━━━━━ Source material

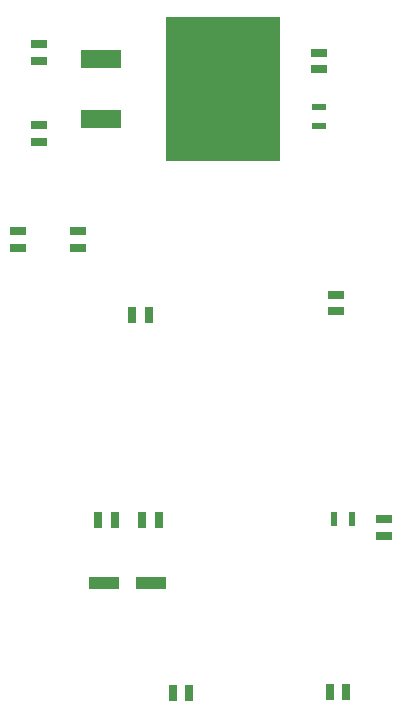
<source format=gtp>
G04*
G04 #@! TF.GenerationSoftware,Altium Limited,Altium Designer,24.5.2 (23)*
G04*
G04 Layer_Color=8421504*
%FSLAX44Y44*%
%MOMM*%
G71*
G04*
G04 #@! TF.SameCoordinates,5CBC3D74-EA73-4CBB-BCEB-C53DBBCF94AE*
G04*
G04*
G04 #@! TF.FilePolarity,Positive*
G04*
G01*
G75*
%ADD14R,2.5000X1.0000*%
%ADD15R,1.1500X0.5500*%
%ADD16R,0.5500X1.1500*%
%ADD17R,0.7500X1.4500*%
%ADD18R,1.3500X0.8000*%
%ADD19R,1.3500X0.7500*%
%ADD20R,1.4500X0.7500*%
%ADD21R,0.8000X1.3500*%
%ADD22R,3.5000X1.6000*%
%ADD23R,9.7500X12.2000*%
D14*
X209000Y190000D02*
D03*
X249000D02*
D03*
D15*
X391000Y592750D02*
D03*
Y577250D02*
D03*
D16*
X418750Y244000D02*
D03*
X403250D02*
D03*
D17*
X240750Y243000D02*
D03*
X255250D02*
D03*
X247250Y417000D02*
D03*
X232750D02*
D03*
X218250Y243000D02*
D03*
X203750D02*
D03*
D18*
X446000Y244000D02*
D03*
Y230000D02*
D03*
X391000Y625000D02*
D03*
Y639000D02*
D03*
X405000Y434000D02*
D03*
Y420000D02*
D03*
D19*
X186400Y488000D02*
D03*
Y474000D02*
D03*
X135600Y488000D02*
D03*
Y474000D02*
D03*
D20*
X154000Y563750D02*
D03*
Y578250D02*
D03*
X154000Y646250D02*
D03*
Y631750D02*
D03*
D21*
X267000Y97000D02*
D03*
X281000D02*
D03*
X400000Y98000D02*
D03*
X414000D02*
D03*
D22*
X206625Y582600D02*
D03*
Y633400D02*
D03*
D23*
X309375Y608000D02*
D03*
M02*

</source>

━━━━━━━━━━

§ **About this exercise**: Print each record exactly as it stands, omitting the pictures.

§ **Result of the exercise**:
<source format=gtp>
G04*
G04 #@! TF.GenerationSoftware,Altium Limited,Altium Designer,24.5.2 (23)*
G04*
G04 Layer_Color=8421504*
%FSLAX44Y44*%
%MOMM*%
G71*
G04*
G04 #@! TF.SameCoordinates,5CBC3D74-EA73-4CBB-BCEB-C53DBBCF94AE*
G04*
G04*
G04 #@! TF.FilePolarity,Positive*
G04*
G01*
G75*
%ADD14R,2.5000X1.0000*%
%ADD15R,1.1500X0.5500*%
%ADD16R,0.5500X1.1500*%
%ADD17R,0.7500X1.4500*%
%ADD18R,1.3500X0.8000*%
%ADD19R,1.3500X0.7500*%
%ADD20R,1.4500X0.7500*%
%ADD21R,0.8000X1.3500*%
%ADD22R,3.5000X1.6000*%
%ADD23R,9.7500X12.2000*%
D14*
X209000Y190000D02*
D03*
X249000D02*
D03*
D15*
X391000Y592750D02*
D03*
Y577250D02*
D03*
D16*
X418750Y244000D02*
D03*
X403250D02*
D03*
D17*
X240750Y243000D02*
D03*
X255250D02*
D03*
X247250Y417000D02*
D03*
X232750D02*
D03*
X218250Y243000D02*
D03*
X203750D02*
D03*
D18*
X446000Y244000D02*
D03*
Y230000D02*
D03*
X391000Y625000D02*
D03*
Y639000D02*
D03*
X405000Y434000D02*
D03*
Y420000D02*
D03*
D19*
X186400Y488000D02*
D03*
Y474000D02*
D03*
X135600Y488000D02*
D03*
Y474000D02*
D03*
D20*
X154000Y563750D02*
D03*
Y578250D02*
D03*
X154000Y646250D02*
D03*
Y631750D02*
D03*
D21*
X267000Y97000D02*
D03*
X281000D02*
D03*
X400000Y98000D02*
D03*
X414000D02*
D03*
D22*
X206625Y582600D02*
D03*
Y633400D02*
D03*
D23*
X309375Y608000D02*
D03*
M02*

</source>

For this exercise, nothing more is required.